Бабушка Евгения Иосифовна приехала за детьми и мы ей рассказали о наших безрезультатных мытарствах с устройством на работу. Мы почти ничего не могли обещать посылать детям – только то, что удавалось выручить, продавая мебель и книги. Накануне их отъезда я собирала детские вещи в дорогу. За окнами была тёмная холодная зима. Наша единственная комната была большая и очень холодная, т.к. над ней был ледяной чердак, боковая стена выходила на улицу, а единственным источником тепла служила стоявшая в углу старинная изразцовая печка. Она едва нагревалась, пожирая огромное количество дров, которые надо было ещё по воскресеньям притаскивать на третий этаж.

Одно мгновение этого вечера я запомнила на всю жизнь. Чтобы немного согреться, я подошла к печке и прислонилась к ней спиной. В этот момент бабушка, выслушав наши безнадёжные рассказы, предложила: «Может быть попробовать тебе, Това, поехать куда-нибудь одному и устроиться на работу, а потом забрать к себе семью?» От ужаса, что я могу остаться одна, всё у меня внутри похолодело, я изо всех сил вжалась в печку и замерла. И услышала ответ: «Нет, я не могу оставить Любу ни на один день. Будь что будет…» Эти слова остались со мной навсегда и всплывали в памяти, чтобы ни случилось в нашей жизни в дальнейшем. Такой это был страшный и светлый момент...

Назавтра мы провожали бабушку с детьми в Москву. Мы отвезли их на вокзал, где суета их очень занимала. А я не могла не думать, что прощаюсь с ними, может быть, навсегда. Эта картина запомнилась отчетливо: мы стояли на платформе и сквозь освещенное окно выдели, как Алик, играя, открывал и закрывал дверь в купе; а маленький Боренька, стоя на нижнем сиденье, пальчиком увлечённо ковырял над собой верхнюю полку. Поезд тронулся… Так трагически толстовская Катюша Маслова увидела в освещённом окне отъезжающего вагона своего Нехлюдова…
Мы остались одни. И тут откуда-то возникла, довольна «дикая» мысль отправиться на одну – две недели пожить за городом. Хотелось уехать из города, где, казалось, нас знают или могут узнать, где могут побить или забросать камнями.

Мы поехали в Репино и довольно долго бродили там по красивейшим заснеженным улицам, среди сосен и елей, в поисках тёплого обитаемого дома, где нам бы сдали комнатку. И в конце концов нашли, не слишком далеко от станции, но в очень тихой, по-зимнему безлюдной улочке, на краю лесочка. Потом я никогда там не была, хотя в первые годы мне хотелось туда съездить… Мы как-то обустроились, приспособились ходить в магазин за покупками и готовить себе еду на дровяной плите вместе с хозяйкой. Через пару дней Това поехал в город, чтобы продолжить поиск работы и проводить занятия в школе для матросов (по крайней мере, мне это так говорилось, возможно, только для утешения). И он стал уезжать раза два-три в неделю. Мой день проходил незаметно, в каких-то мелких заботах, но потом наступало ужасное ожидание: приедет ли он? не схватили ли его в городе или где-нибудь на вокзале? Я не могла усидеть в доме, и, несмотря на безлюдье и темноту (правда, снег выручал), шла к вокзалу. Когда из вагона электрички показывалась знакомая фигура, с души сваливалась многопудовая тяжесть… По хрустящему снегу мы шли в тёплый дом, где можно было спрятаться в призрачной безопасности до следующей поездки...

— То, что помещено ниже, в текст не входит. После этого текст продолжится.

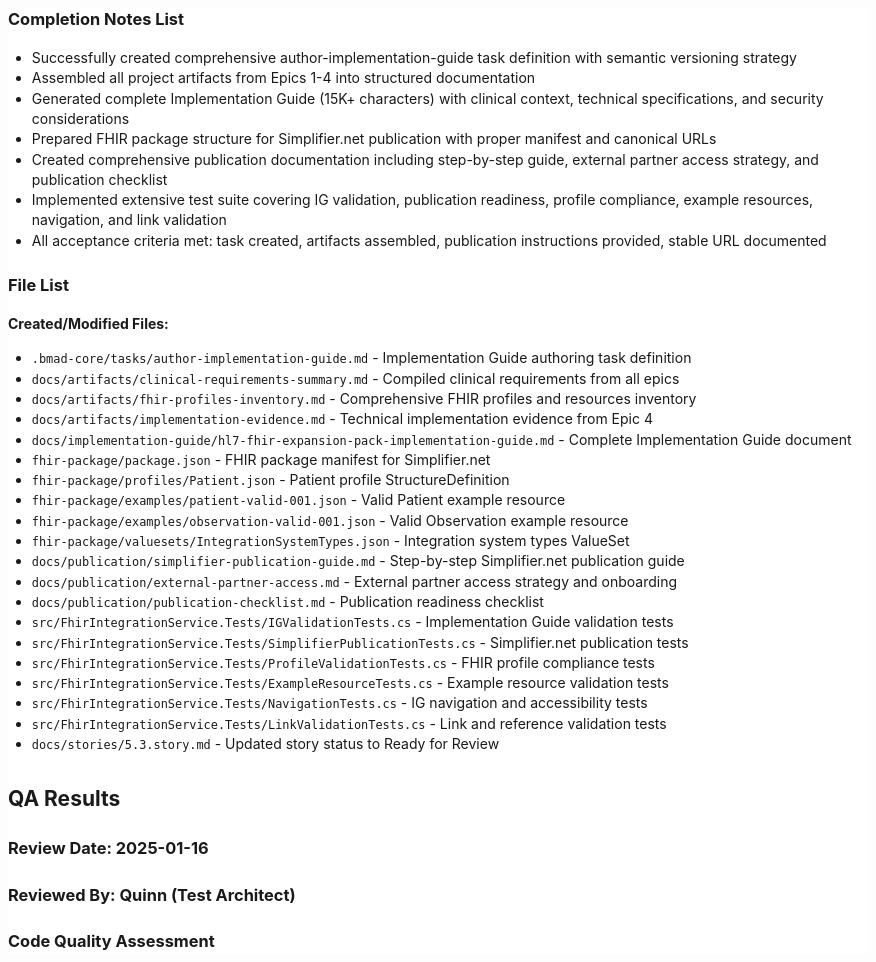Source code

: ### Completion Notes List
- Successfully created comprehensive author-implementation-guide task definition with semantic versioning strategy
- Assembled all project artifacts from Epics 1-4 into structured documentation
- Generated complete Implementation Guide (15K+ characters) with clinical context, technical specifications, and security considerations
- Prepared FHIR package structure for Simplifier.net publication with proper manifest and canonical URLs
- Created comprehensive publication documentation including step-by-step guide, external partner access strategy, and publication checklist
- Implemented extensive test suite covering IG validation, publication readiness, profile compliance, example resources, navigation, and link validation
- All acceptance criteria met: task created, artifacts assembled, publication instructions provided, stable URL documented

### File List
**Created/Modified Files:**
- `.bmad-core/tasks/author-implementation-guide.md` - Implementation Guide authoring task definition
- `docs/artifacts/clinical-requirements-summary.md` - Compiled clinical requirements from all epics
- `docs/artifacts/fhir-profiles-inventory.md` - Comprehensive FHIR profiles and resources inventory
- `docs/artifacts/implementation-evidence.md` - Technical implementation evidence from Epic 4
- `docs/implementation-guide/hl7-fhir-expansion-pack-implementation-guide.md` - Complete Implementation Guide document
- `fhir-package/package.json` - FHIR package manifest for Simplifier.net
- `fhir-package/profiles/Patient.json` - Patient profile StructureDefinition
- `fhir-package/examples/patient-valid-001.json` - Valid Patient example resource
- `fhir-package/examples/observation-valid-001.json` - Valid Observation example resource
- `fhir-package/valuesets/IntegrationSystemTypes.json` - Integration system types ValueSet
- `docs/publication/simplifier-publication-guide.md` - Step-by-step Simplifier.net publication guide
- `docs/publication/external-partner-access.md` - External partner access strategy and onboarding
- `docs/publication/publication-checklist.md` - Publication readiness checklist
- `src/FhirIntegrationService.Tests/IGValidationTests.cs` - Implementation Guide validation tests
- `src/FhirIntegrationService.Tests/SimplifierPublicationTests.cs` - Simplifier.net publication tests
- `src/FhirIntegrationService.Tests/ProfileValidationTests.cs` - FHIR profile compliance tests
- `src/FhirIntegrationService.Tests/ExampleResourceTests.cs` - Example resource validation tests
- `src/FhirIntegrationService.Tests/NavigationTests.cs` - IG navigation and accessibility tests
- `src/FhirIntegrationService.Tests/LinkValidationTests.cs` - Link and reference validation tests
- `docs/stories/5.3.story.md` - Updated story status to Ready for Review

## QA Results

### Review Date: 2025-01-16

### Reviewed By: Quinn (Test Architect)

### Code Quality Assessment
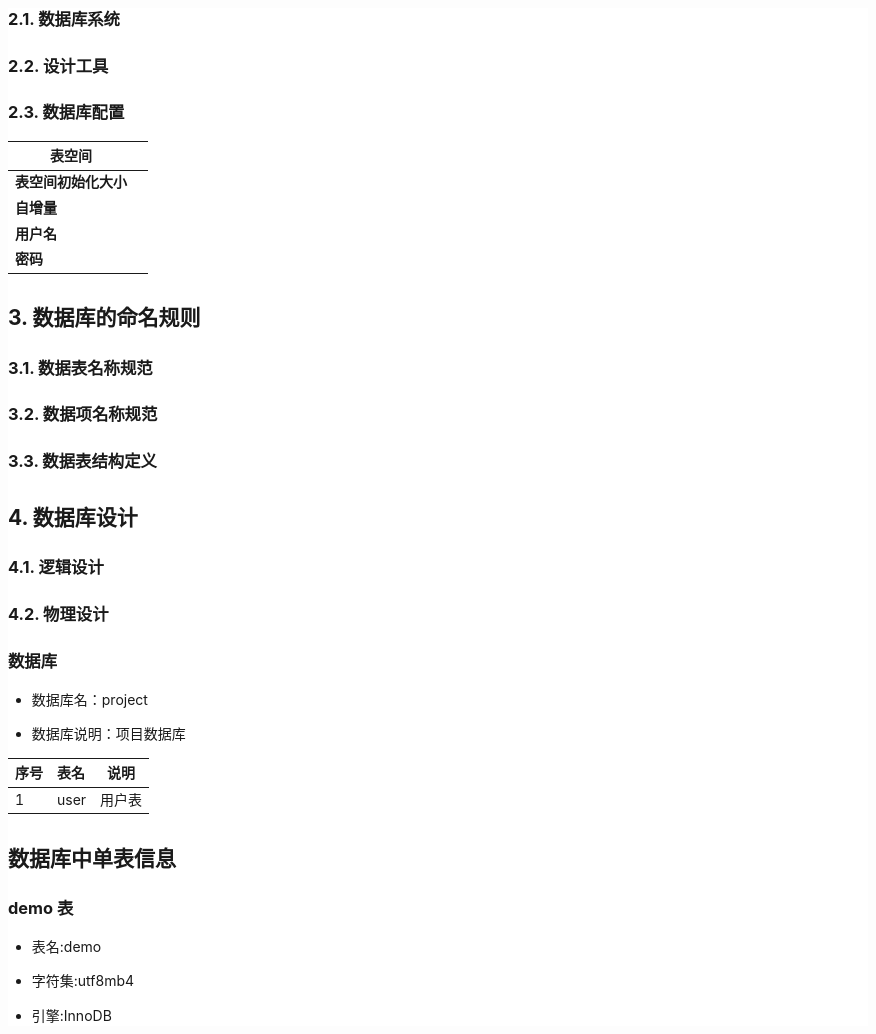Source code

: ### 2.1. 数据库系统

### 2.2. 设计工具

### 2.3. 数据库配置

| **表空间**           |     |
| -------------------- | --- |
| **表空间初始化大小** |     |
| **自增量**           |     |
| **用户名**           |     |
| **密码**             |     |

## 3. 数据库的命名规则

### 3.1. 数据表名称规范

### 3.2. 数据项名称规范

### 3.3. 数据表结构定义

## 4. 数据库设计

### 4.1. 逻辑设计

### 4.2. 物理设计

### 数据库

- 数据库名：project

- 数据库说明：项目数据库

| 序号 | 表名 | 说明   |
| ---- | :--- | ------ |
| 1    | user | 用户表 |

## 数据库中单表信息

### demo 表

- 表名:demo

- 字符集:utf8mb4

- 引擎:InnoDB
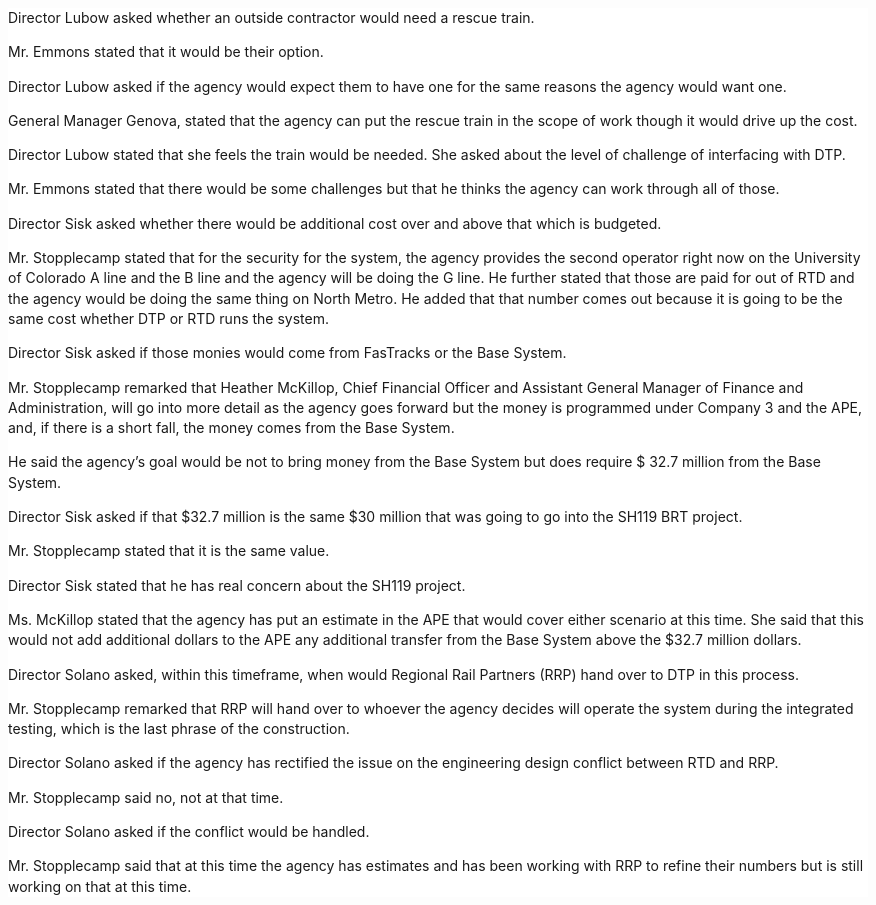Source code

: Director Lubow asked whether an outside contractor would need a rescue train.

Mr. Emmons stated that it would be their option.

Director Lubow asked if the agency would expect them to have one for the same reasons the agency would want one.

General Manager Genova, stated that the agency can put the rescue train in the scope of work though it would drive up the cost.

Director Lubow stated that she feels the train would be needed. She asked about the level of challenge of interfacing with DTP.

Mr. Emmons stated that there would be some challenges but that he thinks the agency can work through all of those.

Director Sisk asked whether there would be additional cost over and above that which is budgeted.

Mr. Stopplecamp stated that for the security for the system, the agency provides the second operator right now on the University of Colorado A line and the B line and the agency will be doing the G line. He further stated that those are paid for out of RTD and the agency would be doing the same thing on North Metro. He added that that number comes out because it is going to be the same cost whether DTP or RTD runs the system.

Director Sisk asked if those monies would come from FasTracks or the Base System.

Mr. Stopplecamp remarked that Heather McKillop, Chief Financial Officer and Assistant General Manager of Finance and Administration, will go into more detail as the agency goes forward but the money is programmed under Company 3 and the APE, and, if there is a short fall, the money comes from the Base System.

He said the agency’s goal would be not to bring money from the Base System but does require $ 32.7 million from the Base System.

Director Sisk asked if that $32.7 million is the same $30 million that was going to go into the SH119 BRT project.

Mr. Stopplecamp stated that it is the same value.

Director Sisk stated that he has real concern about the SH119 project.

Ms. McKillop stated that the agency has put an estimate in the APE that would cover either scenario at this time. She said that this would not add additional dollars to the APE any additional transfer from the Base System above the $32.7 million dollars.

Director Solano asked, within this timeframe, when would Regional Rail Partners (RRP) hand over to DTP in this process.

Mr. Stopplecamp remarked that RRP will hand over to whoever the agency decides will operate the system during the integrated testing, which is the last phrase of the construction.

Director Solano asked if the agency has rectified the issue on the engineering design conflict between RTD and RRP.

Mr. Stopplecamp said no, not at that time.

Director Solano asked if the conflict would be handled.

Mr. Stopplecamp said that at this time the agency has estimates and has been working with RRP to refine their numbers but is still working on that at this time.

О том, что безопасность была призрачной, я узнала гораздо позднее. Через несколько лет от московского знакомого я услышала, что до него дошёл слух о том, что мы «хотели убежать в Финляндию»!!! Так что своей поездкой в Репино мы сами себе могли добавить невероятные обвинения, если бы события продолжали развиваться в том же направлении.

Наш «отдых» в Репино продолжался недели две-три и мы решили, что пора вернуться в город. Февраль, теплый и мрачный, подходил к концу. Впереди был март, который тоже мог принести лишь новые страдания. Невозможно было предположить, что произойдёт поворот не только в судьбе наших близких, нашего народа, нас самих, но в жизни всей страны. И до конца марта мы ещё не поняли, что он уже произошёл!

Второго марта появилось сообщение о болезни Сталина. Эта тема никогда раньше не звучала, не затрагивалась и не освещалась. Ибо само собой разумелось, что такой человек бессмертен и обычные человеческие хвори его не могут касаться.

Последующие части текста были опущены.